(Bloomberg) -- Hudson’s Bay Co. shareholders agreed to take the owner of Saks Fifth Avenue private, concluding an eight-month fight that pushed the company’s chairman to sweeten his offer twice.
The Toronto-based company said 98.3% of shareholders voted in favor the C$11-a-share offer by Chairman Richard Baker and a group of allies, which values Hudson’s Bay at about C$2 billion ($1.5 billion). The deal was approved by 94.5% of minority shareholders; the bid required a majority of them to accept.
The oldest company in North America now gets a chance to work out a plan to lure shoppers back at a time of intense online competition, without the expectation of quick results from public markets. Despite efforts to improve inventory efficiency and build up e-commerce sites, department stores have been hit particularly hard by what’s been dubbed the “retail apocalypse.”

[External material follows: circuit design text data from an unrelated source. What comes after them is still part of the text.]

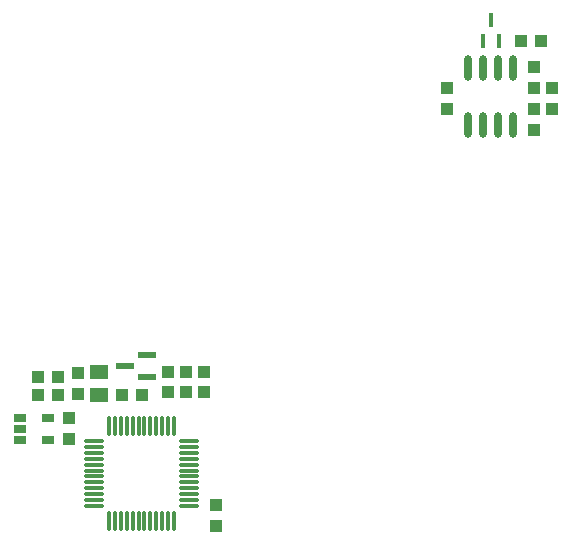
<source format=gbp>
%FSDAX24Y24*%
%MOIN*%
%SFA1B1*%

%IPPOS*%
%ADD18R,0.043307X0.039370*%
%ADD28R,0.039370X0.043307*%
%ADD60O,0.023622X0.086614*%
%ADD61R,0.015748X0.051181*%
%ADD62O,0.011811X0.070866*%
%ADD63O,0.070866X0.011811*%
%ADD64R,0.059055X0.023622*%
%ADD65R,0.059055X0.051181*%
%ADD66R,0.043307X0.025591*%
%LNpcb_baseboard-1*%
%LPD*%
G54D18*
X025134Y029400D03*
X024465D03*
X011834Y017600D03*
X011165D03*
X008365D03*
X009034D03*
X008365Y018200D03*
X009034D03*
G54D28*
X025500Y027165D03*
Y027834D03*
X024900Y028534D03*
Y027865D03*
Y027134D03*
Y026465D03*
X022000Y027834D03*
Y027165D03*
X013900Y017700D03*
Y018369D03*
X009700Y017665D03*
Y018334D03*
X009400Y016165D03*
Y016834D03*
X014300Y013934D03*
Y013265D03*
X012700Y018369D03*
Y017700D03*
X013300Y018369D03*
Y017700D03*
G54D60*
X022700Y028500D03*
X023200D03*
X023700D03*
X024200D03*
X022700Y026610D03*
X023200D03*
X023700D03*
X024200D03*
G54D61*
X023455Y030108D03*
X023200Y029400D03*
X023711D03*
G54D62*
X010717Y016594D03*
X010914D03*
X011111D03*
X011307D03*
X011504D03*
X011701D03*
X011898D03*
X012095D03*
X012292D03*
X012488D03*
X012685D03*
X012882D03*
Y013405D03*
X012685D03*
X012488D03*
X012292D03*
X012095D03*
X011898D03*
X011701D03*
X011504D03*
X011307D03*
X011111D03*
X010914D03*
X010717D03*
G54D63*
X013394Y016082D03*
Y015885D03*
Y015688D03*
Y015492D03*
Y015295D03*
Y015098D03*
Y014901D03*
Y014704D03*
Y014507D03*
Y014311D03*
Y014114D03*
Y013917D03*
X010205D03*
Y014114D03*
Y014311D03*
Y014507D03*
Y014704D03*
Y014901D03*
Y015098D03*
Y015295D03*
Y015492D03*
Y015688D03*
Y015885D03*
Y016082D03*
G54D64*
X011251Y018574D03*
X012000Y018200D03*
Y018948D03*
G54D65*
X010400Y017625D03*
Y018374D03*
G54D66*
X008700Y016100D03*
Y016848D03*
X007755D03*
Y016474D03*
Y016100D03*
M02*
</source>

Macy’s Inc. shares have slumped 25% this year and its credit rating was cut to junk by S&P Global Ratings amid disappointing results for 2019. The U.S. retailer said Feb. 4 that it will close 125 stores over the next three years. Hudson’s Bay, which sold a string of assets to reduce debt, has been struggling to boost revenue at its eponymous chain in Canada, while Saks has also recently showed signs of weakening.
What Bloomberg Intelligence says:
“Sustained sales weakness at department stores, with a double-digit decline from Feb. 1-17, requires retailers such as Macy’s and Kohl’s to take bolder steps to reinvent themselves, including closing more locations.”
--Poonam Goyal, BI senior retail analyst, and Abigail Gilmartin, BI associate retail analyst
It’s not the first time Hudson’s Bay has disappeared from the glare of public markets. Late U.S. investor Jerry Zucker took the chain private in 2006 for C$860 million. In 2008, Baker-led NRDC Equity Partners LLC agreed to acquire the retailer and an initial public offering followed in 2012. The company bought Saks the following year.
Baker’s bid, which was first announced in June, marked the start of a battle that pitted him and his allies against Catalyst Capital Group Inc., a Toronto-based private equity firm run by Newton Glassman. Catalyst built up a 17.5% stake and waged a campaign against the offer, including after it was increased the first time and approved by the Hudson’s Bay’s board. It also convinced regulators to delay a shareholder vote.
Late on a Friday evening in January, the fighting parties announced they’d reached an agreement at C$11 a share, 16% higher than the original bid. It’s still 35% lower than the IPO price of C$17 a share.